The Null Device
Foreign Policy magazine has some photographs from Afghanistan in the 1950s. The photographs, from a book published by Afghanistan's planning ministry, show a modern country, or a country aspiring to modernity, along European/American lines, with universities and hospitals, buses and radio stations; women in Western attire (some wearing headscarves) work in offices and factories, and teenagers hang around in record shops checking out the latest beat combos. This world, of course, was annihilated by the decades of conflict and brutal fundamentalism that began with the Soviet invasion. It's all the more heartbreaking to think that such a world existed and to compare it to what's happening there now, and to know that there was a time in living memory when Afghanistan wasn't a hellhole of war and brutality.
A half-century ago, Afghan women pursued careers in medicine; men and women mingled casually at movie theaters and university campuses in Kabul; factories in the suburbs churned out textiles and other goods. There was a tradition of law and order, and a government capable of undertaking large national infrastructure projects, like building hydropower stations and roads, albeit with outside help. Ordinary people had a sense of hope, a belief that education could open opportunities for all, a conviction that a bright future lay ahead. All that has been destroyed by three decades of war, but it was real.

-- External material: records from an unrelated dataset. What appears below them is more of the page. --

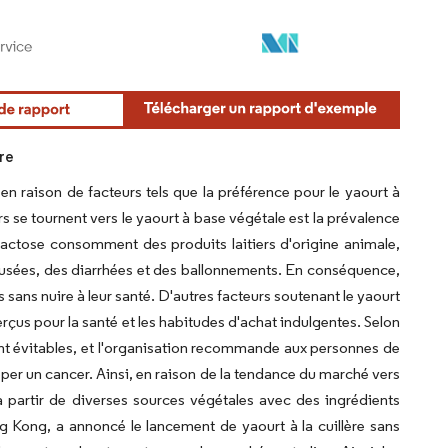
ère
n raison de facteurs tels que la préférence pour le yaourt à
s se tournent vers le yaourt à base végétale est la prévalence
 lactose consomment des produits laitiers d'origine animale,
ausées, des diarrhées et des ballonnements. En conséquence,
s sans nuire à leur santé. D'autres facteurs soutenant le yaourt
çus pour la santé et les habitudes d'achat indulgentes. Selon
ont évitables, et l'organisation recommande aux personnes de
er un cancer. Ainsi, en raison de la tendance du marché vers
à partir de diverses sources végétales avec des ingrédients
 Kong, a annoncé le lancement de yaourt à la cuillère sans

Some captions in the book are difficult to read today: "Afghanistan's racial diversity has little meaning except to an ethnologist. Ask any Afghan to identify a neighbor and he calls him only a brother." "Skilled workers like these press operators are building new standards for themselves and their country." "Hundreds of Afghan youngsters take active part in Scout programs." But it is important to know that disorder, terrorism, and violence against schools that educate girls are not inevitable. I want to show Afghanistan's youth of today how their parents and grandparents really lived.